**Object presence change data**
%%

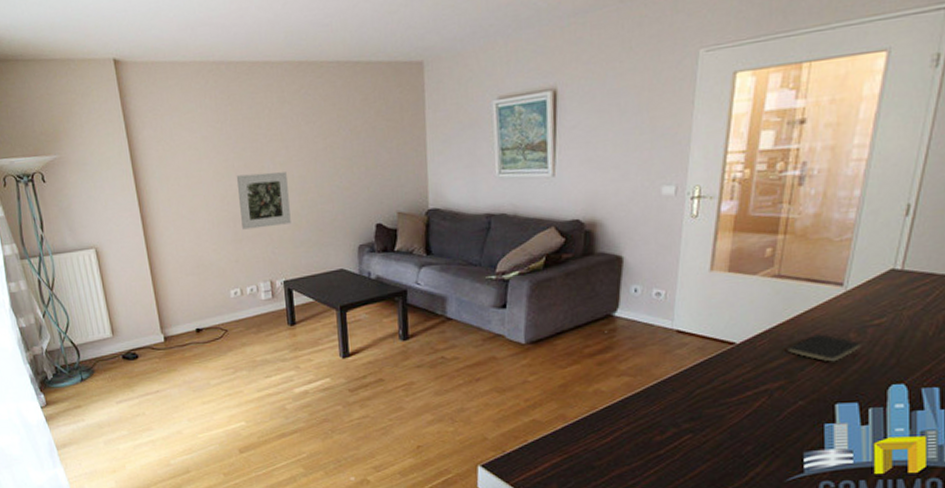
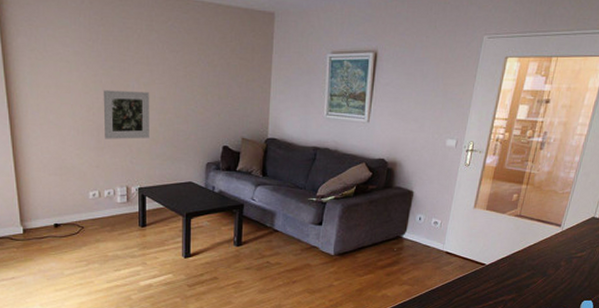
smartphone: present [787,334,861,362] -> none [519,261,567,282]

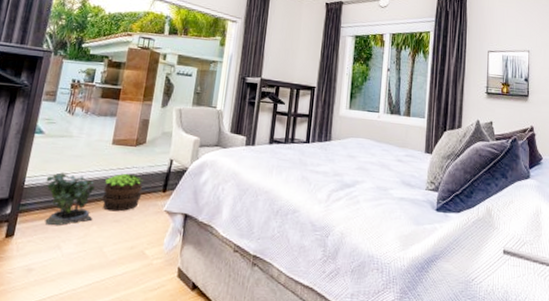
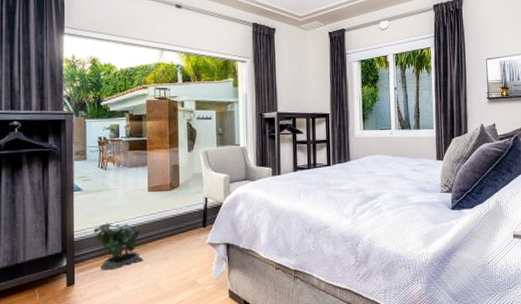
potted plant: present [102,173,143,212] -> none [148,215,184,251]

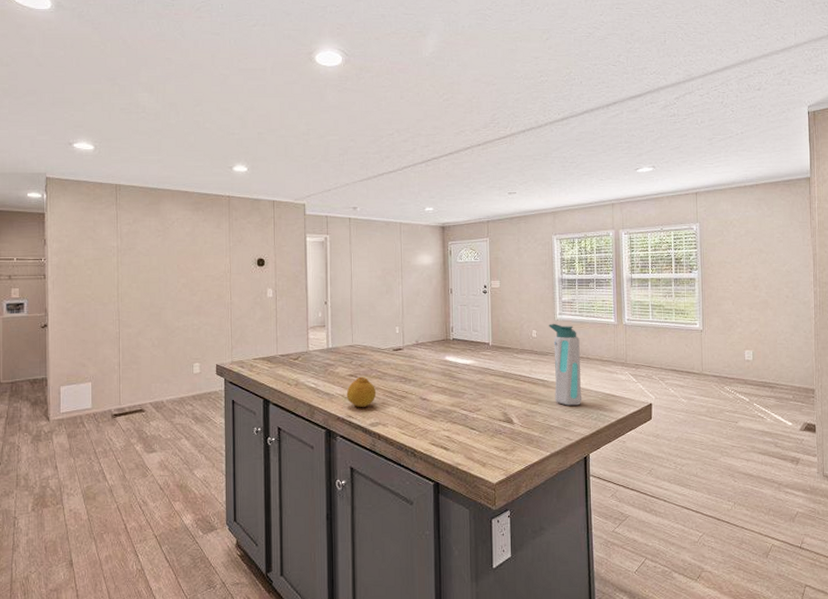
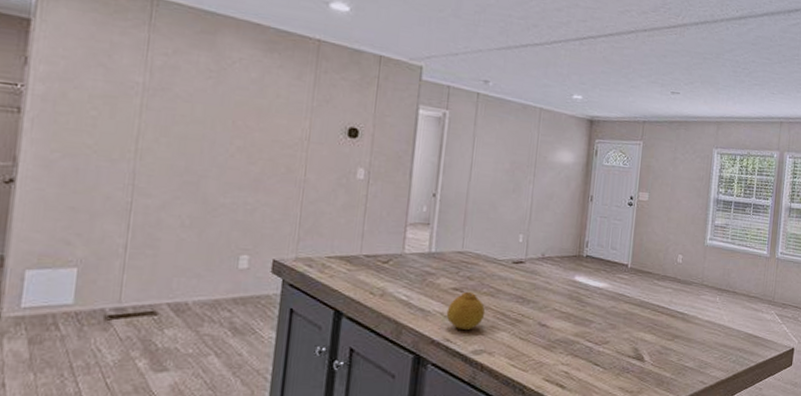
water bottle: present [549,323,582,406] -> none [693,248,728,345]

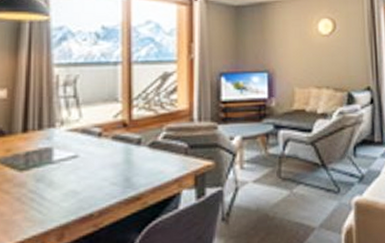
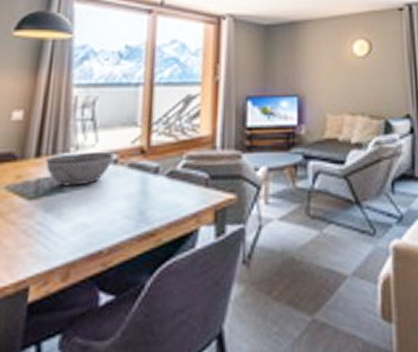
bowl: none [32,126,99,158] -> present [44,152,115,186]

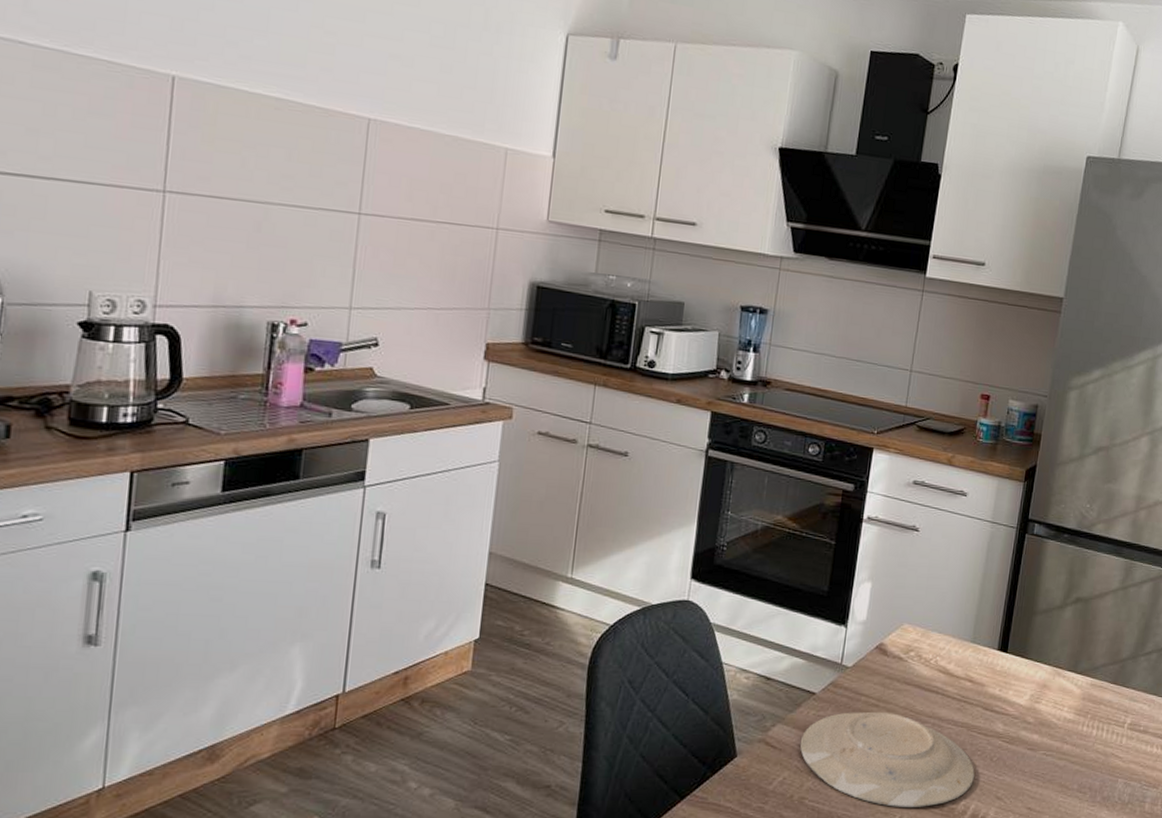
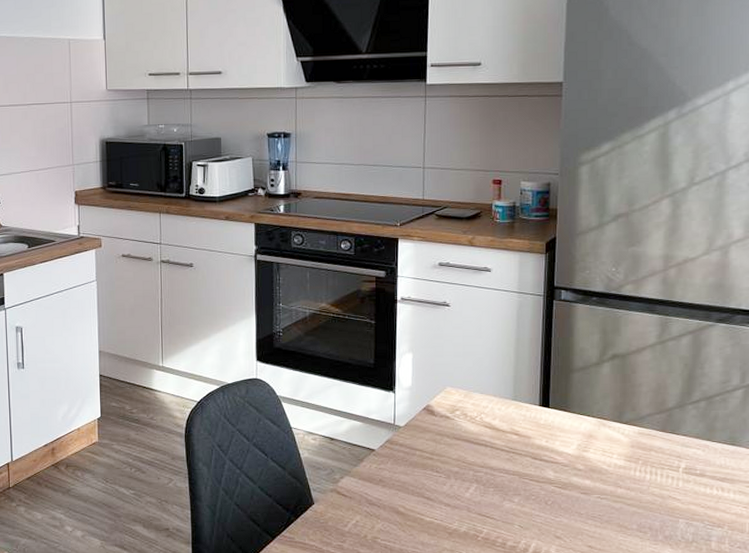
plate: present [800,711,975,807] -> none [367,463,531,545]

%%

**Your goal**
Quote every record above exactly, leaving out any pictures.

**Exercise output**
smartphone: present [787,334,861,362] -> none [519,261,567,282]

potted plant: present [102,173,143,212] -> none [148,215,184,251]

water bottle: present [549,323,582,406] -> none [693,248,728,345]

bowl: none [32,126,99,158] -> present [44,152,115,186]

plate: present [800,711,975,807] -> none [367,463,531,545]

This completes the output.